During the third song at the Ingrid Michaelson concert last June in Minneapolis, a woman in the fifth row started tapping her foot.
I know this because I was high up in the balcony with a view of the entire audience, and this woman was literally the only person moving.
Forget the snow and the bone-chilling cold: this is my least favorite thing about Minneapolis. Here, dancing at concerts is weird. People stare at you and make snide comments under their breath.
(I don't know how I still have friends, because one of my favorite hobbies is convincing people to go to concerts with me, and then spending 60% of the time complaining about how no one is moving.)
Last month, in New Orleans, I realized why this bothers me so much.
Y and I decided to take Dalia on the streetcar to the French Quarter. I was regretting my decision as we crossed the street into the icky part of the Quarter, dodging puddles of mystery liquid. It smelled like last night's daiquiri. (I, on the other hand, covered in spit up and carrying a tiny human who poops herself, smelled heavenly.)
But the whole experience was redeemed when we ran into a crowd of people, a dancer, and a band in front of St. Louis Cathedral.

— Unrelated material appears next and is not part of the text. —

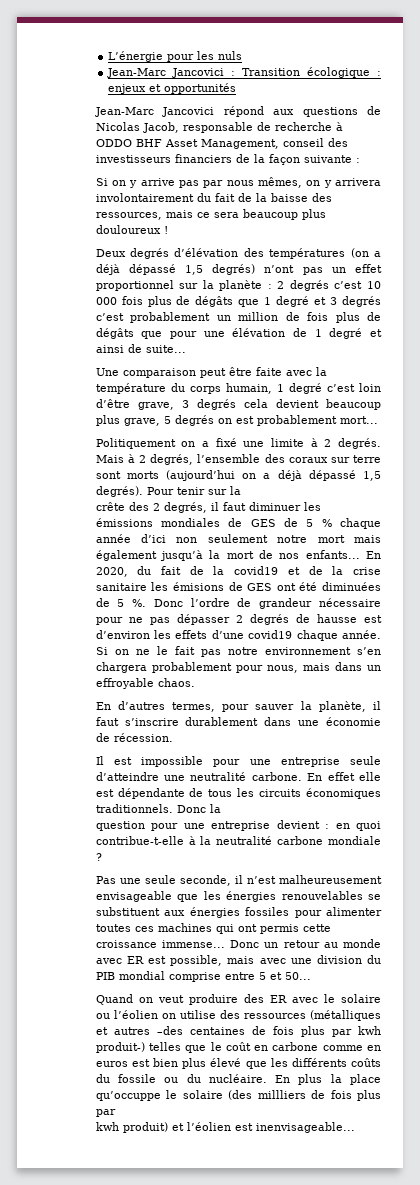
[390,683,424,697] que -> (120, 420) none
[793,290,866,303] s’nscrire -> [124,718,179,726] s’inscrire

It was a funeral -- not just any funeral, famed chef Paul Prudhomme's funeral -- and the jazz march was about to start.
As the band led the mourners and spectators and a handful of famous chefs down the street to Prudhomme's restaurant, as service industry people stepped out of their restaurants and removed their hats in respect, as the band leader (Rockin Dopsie Jr) encouraged the crowd to dance with him to When the Saints Go Marching In, I understood why the lack of enthusiasm and celebration at Minneapolis concerts bothers me so much:
Where I come from, we dance at funerals.